You're just picky. Reality, sensory input can land differently for autistic people. More intense, more constant, and harder to tune out. So, the environment can genuinely be overwhelming. This one actually makes me pretty angry cuz it's not a vibe, okay? It's it's an autistic brain. A lot of autistic adults don't experience background noise as background. It's foreground. There's research showing autistic people can have genuine difficulty processing speech or sound when there's competing noises. So, for example, Marshall and colleagues looked at auditory processing in background noise and linked it to differences in how the brain is functioning in autistic people. And when it comes to lived experience of sensory overwhelm, a mixed methods study led by McLellan and colleagues, published in the Journal of Autism and Developmental Disorders, describes how complex and impactful sensory differences can be for autistic adults across daily life. So, no, you're not overreacting to the room.
Your autistic brain is reacting accurately to what it's receiving.

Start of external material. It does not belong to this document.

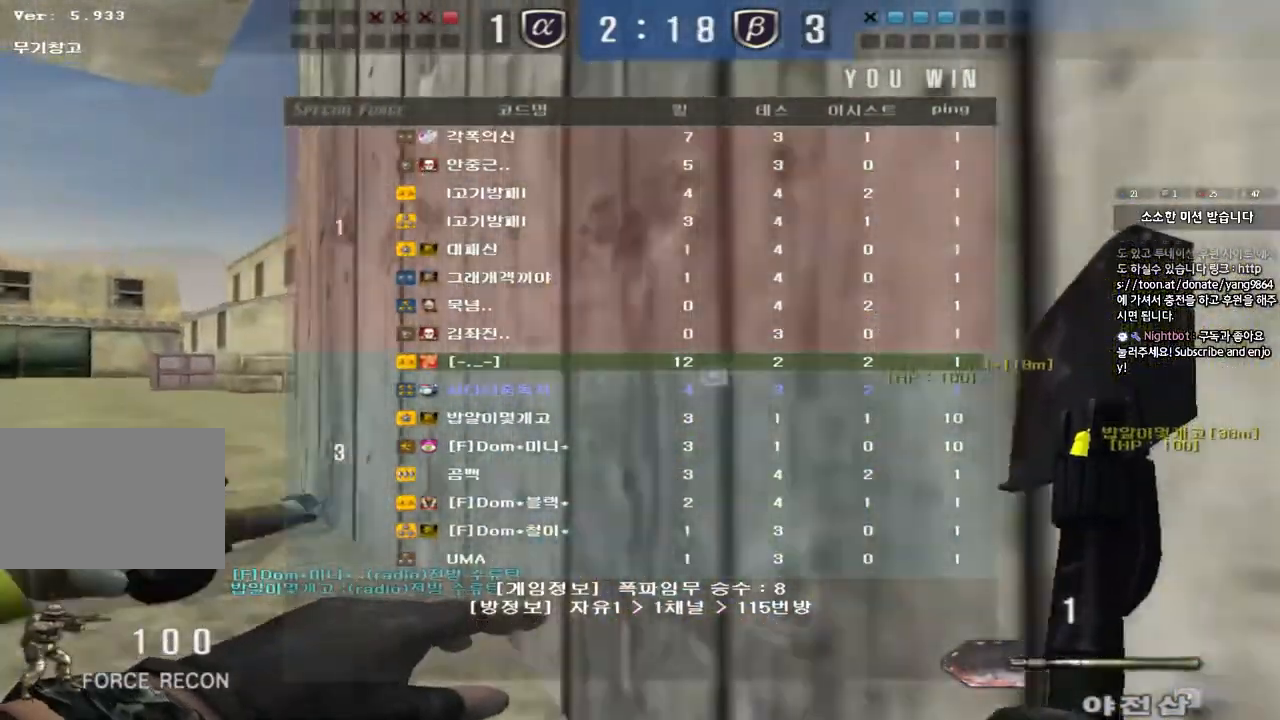
{"keys": ["a", "w"], "events": []}
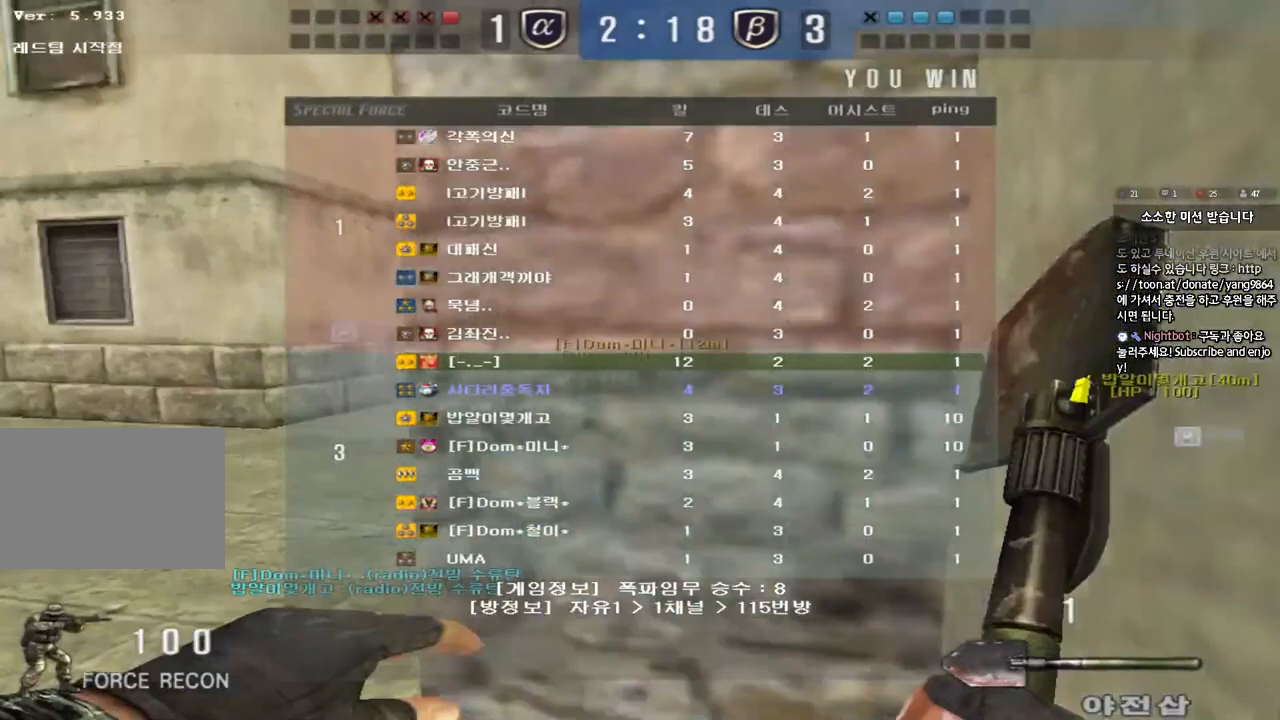
{"keys": ["a", "w"], "events": []}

If your brain can't filter input the same way, then "Just ignore it" isn't advice. It's a misunderstanding. Your autistic brain is reacting accurately to what it's receiving. Myth number three, if you cared, you'd just do it.
Reality, task initiation and switching can be a genuine point of friction for autistic people. Sometimes, your autistic brain isn't refusing, it's stuck. And this myth is brutal because it turns a freeze response into a moral failure, and that's just plain wrong.
See, autistic people have been describing something called autistic inertia, difficulty starting, stopping, switching tasks, even when you actually want to do the thing. There's peer-reviewed qualitative work by Buckle and colleagues capturing first-hand autistic accounts of exactly this. I can't make my body start experience. If you're frozen in front of a simple task, it's not laziness. It's not a lack of care. It can be a genuine initiation and transition problem. Inertia explains why it motivation can be high and movement can still be impossible without the right supports.